7) Bandbreite für schnelle Übertragungsprotokolle

Bei der Bereitstellung virtueller Windows-PCs sind Citrix mit dem ICA-Protokoll und HDX sowie VMware mit RDP beziehungsweise PC over IP weit verbreitet. Inzwischen unterstützen diese Protokolle auch datendurchsatzstarke Anwendungen für Multimedia-, 3D- und CAD-Anwendungen. Auch das Drucken wurde verbessert.

Die Protokollauswahl richtet sich nach den Anforderungen der Benutzergruppen und den bereitzustellenden Anwendungen. Die Abschätzung der Bandbreiten orientiert sich vor allem an den Benutzergruppen. Die Übertragungskapazität wird durchgängig bis ins Rechenzentrum auf die virtuelle Maschine benötigt. Was im LAN meist kein Problem darstellt, kann bei der Bereitstellung über das WAN bedeuten, dass eine leistungsfähigere Internet-Anbindung vorhanden sein muss. Es kommt auch hier auf die Standardisierung der Benutzergruppen an, um die benötigte Bandbreite abhängig vom Benutzerverhalten abzuschätzen.
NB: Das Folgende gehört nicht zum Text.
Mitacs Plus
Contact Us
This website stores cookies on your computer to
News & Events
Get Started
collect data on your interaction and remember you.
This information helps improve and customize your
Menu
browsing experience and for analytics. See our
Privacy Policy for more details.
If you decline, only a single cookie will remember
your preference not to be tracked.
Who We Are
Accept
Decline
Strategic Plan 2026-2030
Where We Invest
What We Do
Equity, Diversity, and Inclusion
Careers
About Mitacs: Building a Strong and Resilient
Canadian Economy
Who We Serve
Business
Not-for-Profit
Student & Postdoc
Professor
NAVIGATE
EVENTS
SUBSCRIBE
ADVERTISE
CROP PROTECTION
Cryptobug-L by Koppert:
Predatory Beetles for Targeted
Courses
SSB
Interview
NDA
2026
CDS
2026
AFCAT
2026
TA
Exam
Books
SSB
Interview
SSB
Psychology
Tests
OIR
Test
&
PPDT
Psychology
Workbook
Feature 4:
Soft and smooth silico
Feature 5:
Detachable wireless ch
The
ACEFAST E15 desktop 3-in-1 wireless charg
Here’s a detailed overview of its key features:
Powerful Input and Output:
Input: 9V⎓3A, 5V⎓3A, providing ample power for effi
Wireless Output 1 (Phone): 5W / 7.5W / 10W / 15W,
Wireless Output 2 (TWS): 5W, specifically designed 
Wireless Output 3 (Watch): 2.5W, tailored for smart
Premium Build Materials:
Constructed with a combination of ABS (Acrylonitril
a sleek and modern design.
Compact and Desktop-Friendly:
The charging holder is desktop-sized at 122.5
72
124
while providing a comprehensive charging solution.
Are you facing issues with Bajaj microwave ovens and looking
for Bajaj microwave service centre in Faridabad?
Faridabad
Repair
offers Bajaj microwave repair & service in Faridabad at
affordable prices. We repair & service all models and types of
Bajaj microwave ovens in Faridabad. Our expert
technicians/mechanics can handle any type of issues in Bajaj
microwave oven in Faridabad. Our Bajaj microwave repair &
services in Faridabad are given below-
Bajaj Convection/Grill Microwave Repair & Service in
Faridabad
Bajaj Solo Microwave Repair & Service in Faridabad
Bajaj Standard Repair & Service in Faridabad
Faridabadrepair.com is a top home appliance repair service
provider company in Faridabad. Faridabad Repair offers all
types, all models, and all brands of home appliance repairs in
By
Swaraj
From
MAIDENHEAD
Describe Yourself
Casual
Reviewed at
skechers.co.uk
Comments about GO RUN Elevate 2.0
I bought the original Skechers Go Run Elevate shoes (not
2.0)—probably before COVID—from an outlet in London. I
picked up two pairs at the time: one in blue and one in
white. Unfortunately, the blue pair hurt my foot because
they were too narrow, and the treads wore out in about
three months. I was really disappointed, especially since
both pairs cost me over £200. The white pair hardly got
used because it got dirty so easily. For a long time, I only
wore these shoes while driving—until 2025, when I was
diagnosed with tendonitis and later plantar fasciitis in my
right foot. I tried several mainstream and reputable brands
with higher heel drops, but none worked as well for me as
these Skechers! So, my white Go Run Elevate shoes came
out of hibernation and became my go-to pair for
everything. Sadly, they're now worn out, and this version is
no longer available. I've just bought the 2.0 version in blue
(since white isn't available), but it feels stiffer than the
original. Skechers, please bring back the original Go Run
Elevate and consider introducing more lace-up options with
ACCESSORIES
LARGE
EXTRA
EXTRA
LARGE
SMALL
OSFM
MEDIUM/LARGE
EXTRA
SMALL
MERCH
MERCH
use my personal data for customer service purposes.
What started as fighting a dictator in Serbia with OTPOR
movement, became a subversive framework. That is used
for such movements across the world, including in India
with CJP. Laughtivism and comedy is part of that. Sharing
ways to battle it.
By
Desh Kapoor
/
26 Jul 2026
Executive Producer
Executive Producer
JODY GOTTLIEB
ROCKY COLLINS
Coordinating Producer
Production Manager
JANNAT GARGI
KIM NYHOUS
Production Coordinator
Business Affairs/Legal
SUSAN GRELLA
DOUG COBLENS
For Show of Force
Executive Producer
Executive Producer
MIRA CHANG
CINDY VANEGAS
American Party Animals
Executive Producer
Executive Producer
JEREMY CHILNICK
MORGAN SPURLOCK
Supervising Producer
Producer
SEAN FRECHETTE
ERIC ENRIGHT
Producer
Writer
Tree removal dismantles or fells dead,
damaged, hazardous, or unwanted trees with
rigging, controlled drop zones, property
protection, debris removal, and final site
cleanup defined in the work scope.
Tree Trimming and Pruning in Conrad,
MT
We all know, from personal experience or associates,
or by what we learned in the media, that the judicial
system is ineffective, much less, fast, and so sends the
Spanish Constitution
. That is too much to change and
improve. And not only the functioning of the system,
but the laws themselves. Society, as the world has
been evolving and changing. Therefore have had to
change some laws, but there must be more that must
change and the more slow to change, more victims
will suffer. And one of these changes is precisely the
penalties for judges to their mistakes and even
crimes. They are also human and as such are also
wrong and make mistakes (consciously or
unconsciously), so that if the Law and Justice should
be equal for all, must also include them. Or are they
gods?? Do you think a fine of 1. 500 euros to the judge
8) Strukturen und Prozesse automatisieren

Ob Storage, Server, Netz, Applikationen, Systeme oder Support, die Desktop-Virtualisierung betrifft alle Bereiche der IT. Prozesse aus unterschiedlichen Abteilungen sind zu integrieren, und Anforderungen von Mitarbeitern aus verschiedenen Fachabteilungen wollen berücksichtigt werden. Jedoch sollte ein solches Projekt nicht in einem Wunschkonzert der Anwender enden. Es ist ein erprobter Lösungsweg, zunächst nur zentrale Komponenten zu standardisieren und anschließend die entworfenen Prozesse zu automatisieren.

Aus den definierten Standards entstehen schließlich IT-Dienste, die über einen Servicekatalog im Intranet-Portal angeboten werden. Diese Leistungen können Kunden oder Mitarbeiter direkt aktivieren und erhalten so neue IT-Ressourcen auf Mausklick. (pg/jha)

Andreas Kohne ist IT-Management-Consultant bei der Materna GmbH in Dortmund.